Cada fabricante, hace y deshace según le viene en gana, desarrollando protocolos propios, basados o no en estándares, lo cual genera más heterogeneidad en el panorama tecnológico y la escasa compatibilidad entre ellos.

Bajo esta panorámica, la lectura que me viene a la mente es la necesidad de fijar unas pautas básicas y necesarias que mantengan comunicados en base a una estandarización todo este nutrido grupo de dispositivos, con el fin de que el día de mañana las actualizaciones puedan llegar por canales seguros de forma masiva y eviten, en la medida de lo posible situaciones vividas con graves fallos de seguridad de la talla de Heartbleed o ShellShock.

Actualizaciones automáticas

Porque el problema no es que estas vulnerabilidades existan (que también), sino que incluso cuando pasan al ámbito público y se liberan los parches para solucionarlas es muy complicado que estos lleguen a propagarse en un lapso de tiempo lo suficientemente pequeño como para no presentar un riesgo crítico.

**Material proporcionado**

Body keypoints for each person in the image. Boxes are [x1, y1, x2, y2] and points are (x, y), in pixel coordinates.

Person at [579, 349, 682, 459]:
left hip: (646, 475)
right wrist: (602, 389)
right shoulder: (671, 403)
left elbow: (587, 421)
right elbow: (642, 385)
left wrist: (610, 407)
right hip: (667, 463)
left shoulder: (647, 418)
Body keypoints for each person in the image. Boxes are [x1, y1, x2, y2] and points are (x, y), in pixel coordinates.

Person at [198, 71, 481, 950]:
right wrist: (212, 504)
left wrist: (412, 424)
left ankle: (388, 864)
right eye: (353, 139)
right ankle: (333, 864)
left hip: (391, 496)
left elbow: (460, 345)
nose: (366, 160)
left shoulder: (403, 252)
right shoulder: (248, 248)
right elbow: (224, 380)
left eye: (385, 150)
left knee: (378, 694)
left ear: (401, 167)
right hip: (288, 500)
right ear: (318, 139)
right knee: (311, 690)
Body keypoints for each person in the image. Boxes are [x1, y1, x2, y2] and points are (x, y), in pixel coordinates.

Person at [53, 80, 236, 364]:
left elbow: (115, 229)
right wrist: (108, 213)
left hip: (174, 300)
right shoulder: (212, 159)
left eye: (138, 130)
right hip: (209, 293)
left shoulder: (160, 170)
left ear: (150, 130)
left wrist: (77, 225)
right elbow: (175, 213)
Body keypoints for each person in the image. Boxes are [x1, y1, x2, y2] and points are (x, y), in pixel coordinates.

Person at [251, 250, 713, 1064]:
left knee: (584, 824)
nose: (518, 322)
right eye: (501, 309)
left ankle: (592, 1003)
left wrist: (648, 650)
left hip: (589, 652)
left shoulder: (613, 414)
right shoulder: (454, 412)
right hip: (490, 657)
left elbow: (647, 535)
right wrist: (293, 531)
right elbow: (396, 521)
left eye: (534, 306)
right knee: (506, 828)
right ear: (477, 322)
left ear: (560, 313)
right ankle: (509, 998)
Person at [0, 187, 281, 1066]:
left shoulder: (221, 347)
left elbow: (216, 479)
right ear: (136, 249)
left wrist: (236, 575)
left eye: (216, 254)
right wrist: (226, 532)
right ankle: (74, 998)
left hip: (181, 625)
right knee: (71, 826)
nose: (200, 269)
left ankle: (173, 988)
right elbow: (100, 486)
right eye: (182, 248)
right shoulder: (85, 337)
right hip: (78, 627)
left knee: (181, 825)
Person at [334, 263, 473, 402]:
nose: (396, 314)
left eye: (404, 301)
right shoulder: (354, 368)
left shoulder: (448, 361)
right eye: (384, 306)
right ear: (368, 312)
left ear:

**Detalles del ejercicio**
Repite completo el texto fuente, sin alterar ni una palabra ni un signo.

**Solución del ejercicio**
Cada fabricante, hace y deshace según le viene en gana, desarrollando protocolos propios, basados o no en estándares, lo cual genera más heterogeneidad en el panorama tecnológico y la escasa compatibilidad entre ellos.

Bajo esta panorámica, la lectura que me viene a la mente es la necesidad de fijar unas pautas básicas y necesarias que mantengan comunicados en base a una estandarización todo este nutrido grupo de dispositivos, con el fin de que el día de mañana las actualizaciones puedan llegar por canales seguros de forma masiva y eviten, en la medida de lo posible situaciones vividas con graves fallos de seguridad de la talla de Heartbleed o ShellShock.

Actualizaciones automáticas

Porque el problema no es que estas vulnerabilidades existan (que también), sino que incluso cuando pasan al ámbito público y se liberan los parches para solucionarlas es muy complicado que estos lleguen a propagarse en un lapso de tiempo lo suficientemente pequeño como para no presentar un riesgo crítico.